Task instructions
Starting with the first line below and going on through the line with "Visit Website", write those lines out again with "electrician" changed to "tradesman" and nothing else altered. Leave the pictures out.

** Opening Information block **

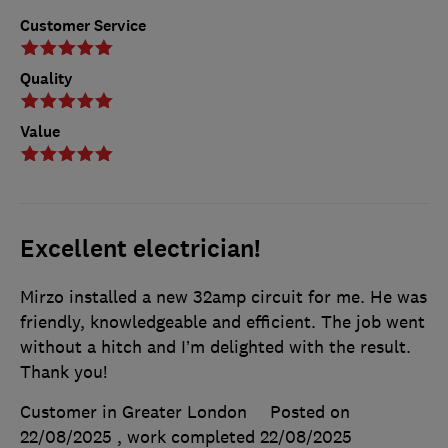
Customer Service
Quality
Value
Excellent electrician!
Mirzo installed a new 32amp circuit for me. He was
friendly, knowledgeable and efficient. The job went
without a hitch and I’m delighted with the result.
Thank you!
Customer in Greater London
Posted on
22/08/2025
, work completed
22/08/2025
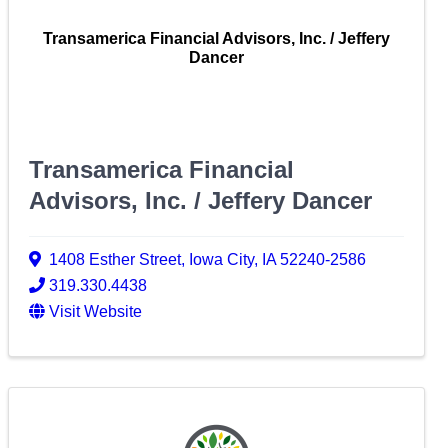
Transamerica Financial Advisors, Inc. / Jeffery
Dancer
Transamerica Financial
Advisors, Inc. / Jeffery Dancer
1408 Esther Street
,
Iowa City
,
IA
52240-2586
319.330.4438
Visit Website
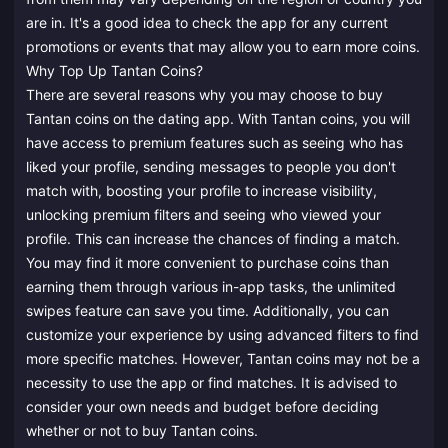
are in. It's a good idea to check the app for any current
promotions or events that may allow you to earn more coins.
Why Top Up Tantan Coins?
There are several reasons why you may choose to buy
Tantan coins on the dating app. With Tantan coins, you will
have access to premium features such as seeing who has
liked your profile, sending messages to people you don't
match with, boosting your profile to increase visibility,
unlocking premium filters and seeing who viewed your
profile. This can increase the chances of finding a match.
You may find it more convenient to purchase coins than
earning them through various in-app tasks, the unlimited
swipes feature can save you time. Additionally, you can
customize your experience by using advanced filters to find
more specific matches. However, Tantan coins may not be a
necessity to use the app or find matches. It is advised to
consider your own needs and budget before deciding
whether or not to buy Tantan coins.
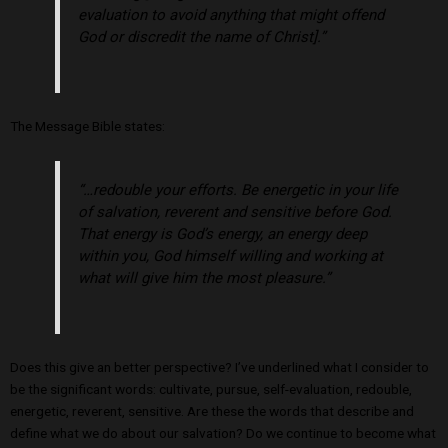
evaluation to avoid anything that might offend
God or discredit the name of Christ].”
The Message Bible states:
“…redouble your efforts. Be energetic in your life
of salvation, reverent and sensitive before God.
That energy is God’s energy, an energy deep
within you, God himself willing and working at
what will give him the most pleasure.”
Does this give an better perspective? I’ve underlined what I consider to
be the significant words: cultivate, pursue, self-evaluation, redouble,
energetic, reverent, sensitive. Are these the words that describe and
define what we do about our salvation? Do we continue to become what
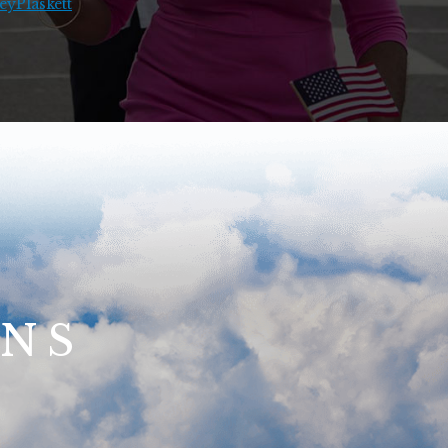
yPlaskett
ONS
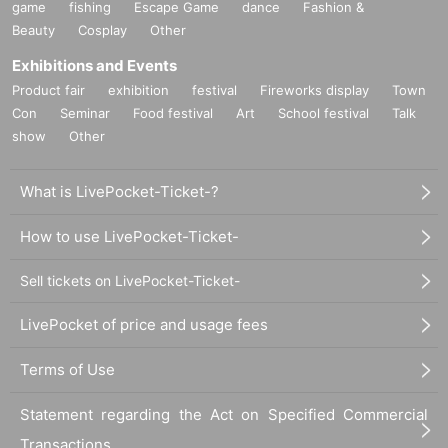
game
fishing
Escape Game
dance
Fashion &
Beauty
Cosplay
Other
Exhibitions and Events
Product fair
exhibition
festival
Fireworks display
Town
Con
Seminar
Food festival
Art
School festival
Talk
show
Other
What is LivePocket-Ticket-?
How to use LivePocket-Ticket-
Sell tickets on LivePocket-Ticket-
LivePocket of price and usage fees
Terms of Use
Statement regarding the Act on Specified Commercial
Transactions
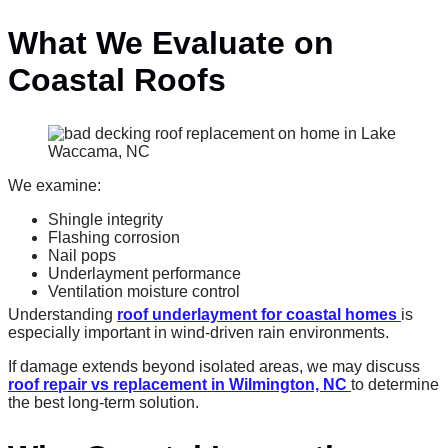
What We Evaluate on
Coastal Roofs
We examine:
Shingle integrity
Flashing corrosion
Nail pops
Underlayment performance
Ventilation moisture control
Understanding
roof underlayment for coastal homes
is
especially important in wind-driven rain environments.
If damage extends beyond isolated areas, we may discuss
roof repair vs replacement in Wilmington, NC
to determine
the best long-term solution.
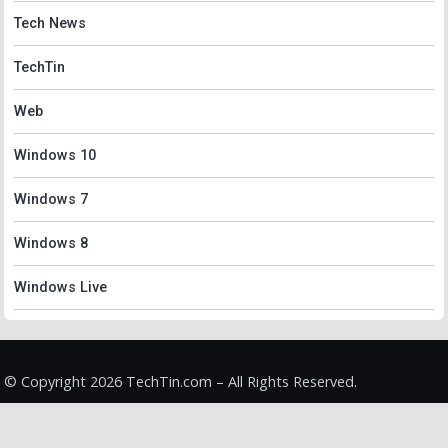
Tech News
TechTin
Web
Windows 10
Windows 7
Windows 8
Windows Live
© Copyright 2026 TechTin.com – All Rights Reserved.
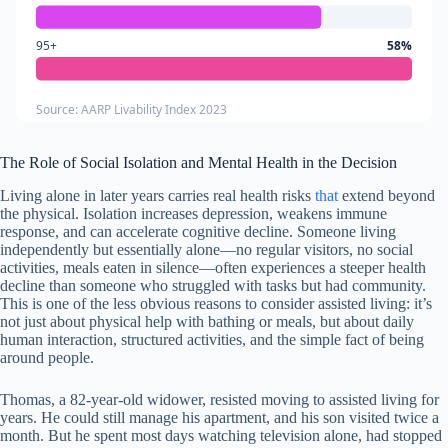
95+
58%
Source: AARP Livability Index 2023
The Role of Social Isolation and Mental Health in the Decision
Living alone in later years carries real health risks
that
extend beyond
the physical. Isolation increases depression, weakens immune
response, and can accelerate cognitive decline. Someone living
independently but essentially alone—no regular visitors, no social
activities, meals eaten in silence—often experiences a steeper health
decline than someone who struggled with tasks but had community.
This is one of the less obvious reasons to consider assisted living: it’s
not just about physical help with bathing or meals, but about daily
human interaction, structured activities, and the simple fact of being
around people.
Thomas, a 82-year-old widower, resisted moving to assisted living for
years. He could still manage his apartment, and his son visited twice a
month. But he spent most days watching television alone, had stopped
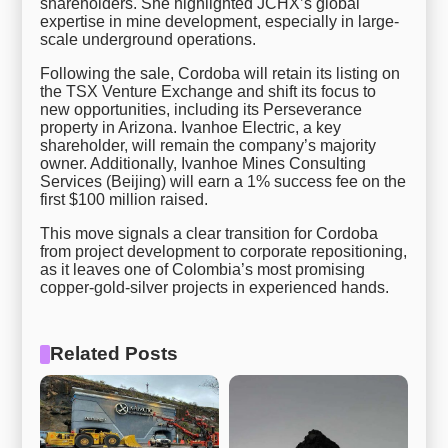
shareholders. She highlighted JCHX’s global
expertise in mine development, especially in large-
scale underground operations.
Following the sale, Cordoba will retain its listing on
the TSX Venture Exchange and shift its focus to
new opportunities, including its Perseverance
property in Arizona. Ivanhoe Electric, a key
shareholder, will remain the company’s majority
owner. Additionally, Ivanhoe Mines Consulting
Services (Beijing) will earn a 1% success fee on the
first $100 million raised.
This move signals a clear transition for Cordoba
from project development to corporate repositioning,
as it leaves one of Colombia’s most promising
copper-gold-silver projects in experienced hands.
Related Posts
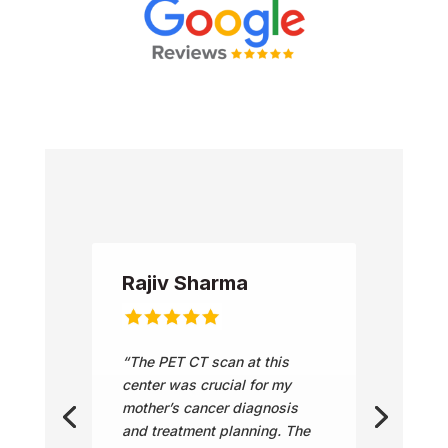
Rajiv Sharma
“The PET CT scan at this
center was crucial for my
mother’s cancer diagnosis
and treatment planning. The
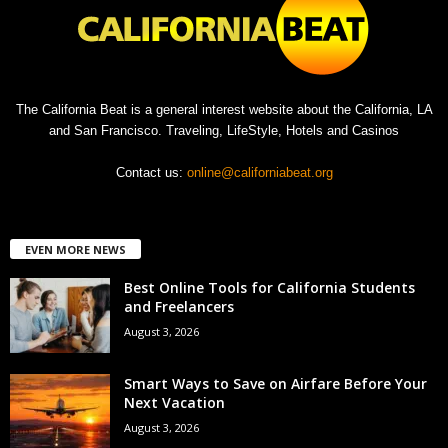
The California Beat is a general interest website about the California, LA
and San Francisco. Traveling, LifeStyle, Hotels and Casinos
Contact us:
online@californiabeat.org
EVEN MORE NEWS
Best Online Tools for California Students
and Freelancers
August 3, 2026
Smart Ways to Save on Airfare Before Your
Next Vacation
August 3, 2026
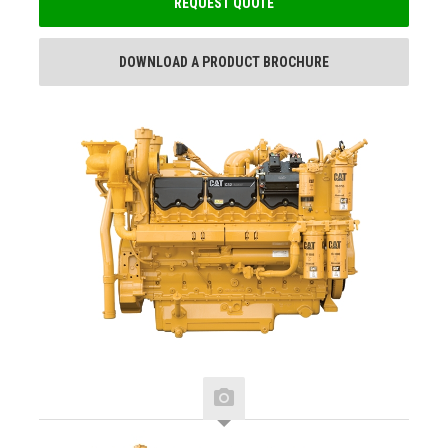
REQUEST QUOTE
DOWNLOAD A PRODUCT BROCHURE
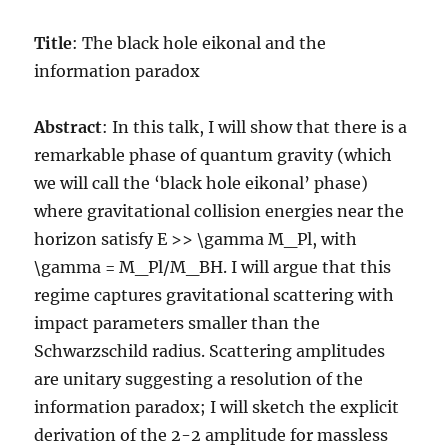
Title
: The black hole eikonal and the
information paradox
Abstract
: In this talk, I will show that there is a
remarkable phase of quantum gravity (which
we will call the ‘black hole eikonal’ phase)
where gravitational collision energies near the
horizon satisfy E >> \gamma M_Pl, with
\gamma = M_Pl/M_BH. I will argue that this
regime captures gravitational scattering with
impact parameters smaller than the
Schwarzschild radius. Scattering amplitudes
are unitary suggesting a resolution of the
information paradox; I will sketch the explicit
derivation of the 2-2 amplitude for massless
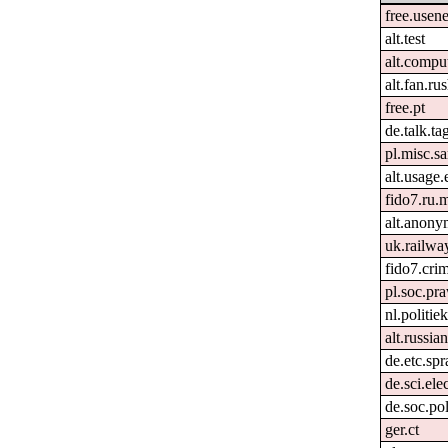
free.usene
alt.test
alt.compu
alt.fan.r
free.pt
de.talk.t
pl.misc.
alt.usage.
fido7.ru.m
alt.anon
uk.railwa
fido7.crim
pl.soc.pr
nl.politie
alt.russia
de.etc.sp
de.sci.ele
de.soc.pol
ger.ct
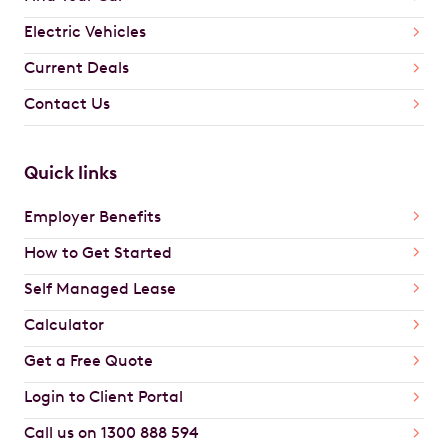
Electric Vehicles
Current Deals
Contact Us
Quick links
Employer Benefits
How to Get Started
Self Managed Lease
Calculator
Get a Free Quote
Login to Client Portal
Call us on 1300 888 594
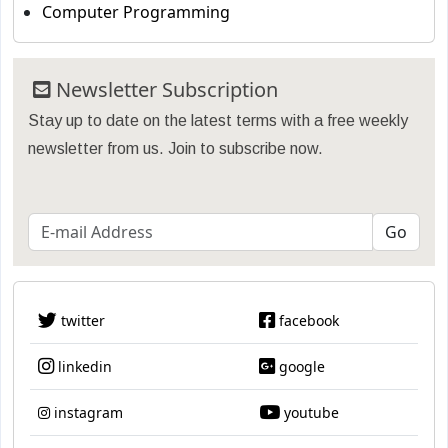
Computer Programming
Newsletter Subscription
Stay up to date on the latest terms with a free weekly
newsletter from us. Join to subscribe now.
twitter
facebook
linkedin
google
instagram
youtube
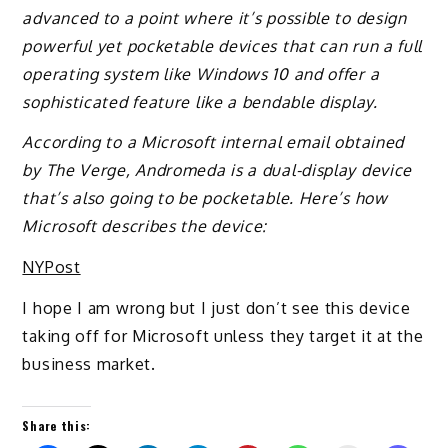
advanced to a point where it’s possible to design
powerful yet pocketable devices that can run a full
operating system like Windows 10 and offer a
sophisticated feature like a bendable display.
According to a Microsoft internal email obtained
by The Verge, Andromeda is a dual-display device
that’s also going to be pocketable. Here’s how
Microsoft describes the device:
NYPost
I hope I am wrong but I just don’t see this device
taking off for Microsoft unless they target it at the
business market.
Share this:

** Closing Information block **

Task result
Customer Service
Quality
Value
Excellent tradesman!
Mirzo installed a new 32amp circuit for me. He was
friendly, knowledgeable and efficient. The job went
without a hitch and I’m delighted with the result.
Thank you!
Customer in Greater London
Posted on
22/08/2025
, work completed
22/08/2025
Transamerica Financial Advisors, Inc. / Jeffery
Dancer
Transamerica Financial
Advisors, Inc. / Jeffery Dancer
1408 Esther Street
,
Iowa City
,
IA
52240-2586
319.330.4438
Visit Website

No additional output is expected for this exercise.